Simon Huggins wrote:
That's unfair. I would have summarised more as "there's no problem
doing so as long as Mozilla are reasonable in Debian's eyes". I don't
want Eric to accept the agreement if for every change of code he has to
run to Gervase and ask nicely. (note that's not quite what's happening
here, rather it's the other way around - the code can be changed but if
it's changed in a way that they don't like they could withdraw use of
the mark)
Mozilla however don't have any objective way of saying whether something
is or isn't good quality and appear to want to micromanage these things.
I don't think we want to micromanage - in fact, as your previous
paragraph states, what we suggested was pretty hands-off.
Gervase, perhaps you could come up with a better proposal that was
objective and could be applied to all parties whilst not being overly
onerous so that people meeting some specific guidelines for quality
could use the trademarked name (oh and solve world peace, hunger and
poverty at the same time, ta ;)). I believe Eric's asked for this in
the past in this thread. Is it really such an impossible goal?
I really think it is - at least, to the level that I think would be
required. Could you define such a set of guidelines for Debian itself,
to allow people to use the official Debian logos on modified versions of
Debian?
I've said in the past that I'd be happy to draw up a non-binding
checklist of hot-buttons and so on, if that would help - to be worked
out between the MoFo and Debian. That offer stands.
Quality is not a checkbox matter. The control that trademark law
requires we exercise over trademark usage (which is reduced to an
absolute minimum in the suggested agreement) means we have to maintain
quality, not maintain "does X, Y and Z but not Q".

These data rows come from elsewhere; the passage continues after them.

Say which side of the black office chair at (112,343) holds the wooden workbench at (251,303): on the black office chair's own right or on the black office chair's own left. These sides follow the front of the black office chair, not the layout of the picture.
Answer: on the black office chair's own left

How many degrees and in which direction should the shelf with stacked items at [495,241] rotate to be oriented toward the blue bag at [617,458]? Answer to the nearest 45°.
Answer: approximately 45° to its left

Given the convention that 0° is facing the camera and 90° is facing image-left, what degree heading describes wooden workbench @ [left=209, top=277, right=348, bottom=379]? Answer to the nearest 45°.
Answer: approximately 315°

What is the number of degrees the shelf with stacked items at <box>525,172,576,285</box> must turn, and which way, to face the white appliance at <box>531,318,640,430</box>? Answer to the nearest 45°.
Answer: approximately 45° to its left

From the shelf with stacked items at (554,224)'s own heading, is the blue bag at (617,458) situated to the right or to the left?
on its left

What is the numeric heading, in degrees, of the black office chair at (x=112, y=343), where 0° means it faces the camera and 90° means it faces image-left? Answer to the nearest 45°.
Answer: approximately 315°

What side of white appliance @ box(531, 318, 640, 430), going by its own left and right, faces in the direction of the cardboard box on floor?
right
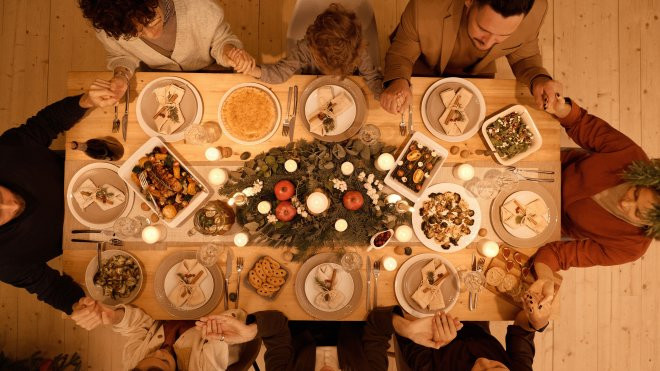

We say Debian has a reputation for shipping quality software, and we
want them to use the trademark. I would hope you guys also want to use
it, as a well-known free software brand. Why is our recognition of
Debian's quality used as a negative against that happening? Anyone with
a similar reputation (e.g. Ubuntu) can get a similar agreement.
I think
it's the uncertainty that scares people here - the fact that if we don't
meet some target we can't see or argue against we might have the license
to use the trademark removed suddenly.
My proposal covered that concern - the Foundation would not have the
power to withdraw the trademark from use in a frozen or shipping version
of Debian.
I imagine that the packages will be renamed iceweasel or whatever as
soon as Mozilla make some unpopular decision but I don't see how that
serves Debian or Mozilla particularly. Sadly the way this thread is
going I can all too clearly see Mozilla making some silly ruling in the
future which doesn't sit well with Debian :(
What from this thread makes you think that the silliness will be on our
side?
I'm still under the impression, waiting to be corrected, that Debian's
policy for including new root certs is "we include the root cert of
anyone who asks"... If we say that it's not acceptable for such a store
to be used as the basis of Firefox's SSL, is that silly?